=== WHAT YOU HAVE TO DO ===
Would you repeat the entries beneath, with nothing changed?

------------------------------------------------------------

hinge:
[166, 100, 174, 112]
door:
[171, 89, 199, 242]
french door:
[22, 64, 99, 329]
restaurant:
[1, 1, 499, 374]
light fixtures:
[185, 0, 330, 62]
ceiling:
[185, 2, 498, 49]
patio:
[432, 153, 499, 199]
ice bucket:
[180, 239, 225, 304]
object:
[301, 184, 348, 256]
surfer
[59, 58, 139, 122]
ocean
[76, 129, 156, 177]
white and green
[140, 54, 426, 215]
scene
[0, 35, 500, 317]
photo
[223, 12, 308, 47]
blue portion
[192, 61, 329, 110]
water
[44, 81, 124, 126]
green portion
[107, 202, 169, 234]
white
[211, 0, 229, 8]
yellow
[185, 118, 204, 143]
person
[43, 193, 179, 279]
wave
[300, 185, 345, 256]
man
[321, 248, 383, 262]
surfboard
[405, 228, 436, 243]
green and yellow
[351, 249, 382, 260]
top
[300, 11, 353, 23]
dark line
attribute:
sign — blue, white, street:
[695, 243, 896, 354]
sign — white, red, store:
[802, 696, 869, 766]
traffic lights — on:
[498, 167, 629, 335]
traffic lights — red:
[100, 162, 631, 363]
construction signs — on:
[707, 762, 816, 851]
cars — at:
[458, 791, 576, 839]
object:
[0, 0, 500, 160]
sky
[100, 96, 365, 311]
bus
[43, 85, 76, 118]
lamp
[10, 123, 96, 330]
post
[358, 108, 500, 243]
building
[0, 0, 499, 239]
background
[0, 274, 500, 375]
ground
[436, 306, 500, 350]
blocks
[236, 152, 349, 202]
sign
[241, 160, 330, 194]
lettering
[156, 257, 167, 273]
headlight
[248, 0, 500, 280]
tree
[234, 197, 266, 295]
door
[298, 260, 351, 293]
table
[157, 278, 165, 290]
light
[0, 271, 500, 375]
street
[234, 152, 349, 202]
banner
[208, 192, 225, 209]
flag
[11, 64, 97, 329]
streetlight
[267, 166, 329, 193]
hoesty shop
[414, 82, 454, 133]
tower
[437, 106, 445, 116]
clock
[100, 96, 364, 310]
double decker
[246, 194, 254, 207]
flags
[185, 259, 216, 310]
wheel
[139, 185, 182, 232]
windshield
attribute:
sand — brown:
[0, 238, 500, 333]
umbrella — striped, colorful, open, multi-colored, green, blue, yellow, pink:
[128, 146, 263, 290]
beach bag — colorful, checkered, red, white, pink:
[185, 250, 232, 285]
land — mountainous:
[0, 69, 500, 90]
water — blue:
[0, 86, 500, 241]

------------------------------------------------------------

=== ANSWER FOR THIS EXERCISE ===
hinge:
[166, 100, 174, 112]
door:
[171, 89, 199, 242]
french door:
[22, 64, 99, 329]
restaurant:
[1, 1, 499, 374]
light fixtures:
[185, 0, 330, 62]
ceiling:
[185, 2, 498, 49]
patio:
[432, 153, 499, 199]
ice bucket:
[180, 239, 225, 304]
object:
[301, 184, 348, 256]
surfer
[59, 58, 139, 122]
ocean
[76, 129, 156, 177]
white and green
[140, 54, 426, 215]
scene
[0, 35, 500, 317]
photo
[223, 12, 308, 47]
blue portion
[192, 61, 329, 110]
water
[44, 81, 124, 126]
green portion
[107, 202, 169, 234]
white
[211, 0, 229, 8]
yellow
[185, 118, 204, 143]
person
[43, 193, 179, 279]
wave
[300, 185, 345, 256]
man
[321, 248, 383, 262]
surfboard
[405, 228, 436, 243]
green and yellow
[351, 249, 382, 260]
top
[300, 11, 353, 23]
dark line
attribute:
sign — blue, white, street:
[695, 243, 896, 354]
sign — white, red, store:
[802, 696, 869, 766]
traffic lights — on:
[498, 167, 629, 335]
traffic lights — red:
[100, 162, 631, 363]
construction signs — on:
[707, 762, 816, 851]
cars — at:
[458, 791, 576, 839]
object:
[0, 0, 500, 160]
sky
[100, 96, 365, 311]
bus
[43, 85, 76, 118]
lamp
[10, 123, 96, 330]
post
[358, 108, 500, 243]
building
[0, 0, 499, 239]
background
[0, 274, 500, 375]
ground
[436, 306, 500, 350]
blocks
[236, 152, 349, 202]
sign
[241, 160, 330, 194]
lettering
[156, 257, 167, 273]
headlight
[248, 0, 500, 280]
tree
[234, 197, 266, 295]
door
[298, 260, 351, 293]
table
[157, 278, 165, 290]
light
[0, 271, 500, 375]
street
[234, 152, 349, 202]
banner
[208, 192, 225, 209]
flag
[11, 64, 97, 329]
streetlight
[267, 166, 329, 193]
hoesty shop
[414, 82, 454, 133]
tower
[437, 106, 445, 116]
clock
[100, 96, 364, 310]
double decker
[246, 194, 254, 207]
flags
[185, 259, 216, 310]
wheel
[139, 185, 182, 232]
windshield
attribute:
sand — brown:
[0, 238, 500, 333]
umbrella — striped, colorful, open, multi-colored, green, blue, yellow, pink:
[128, 146, 263, 290]
beach bag — colorful, checkered, red, white, pink:
[185, 250, 232, 285]
land — mountainous:
[0, 69, 500, 90]
water — blue:
[0, 86, 500, 241]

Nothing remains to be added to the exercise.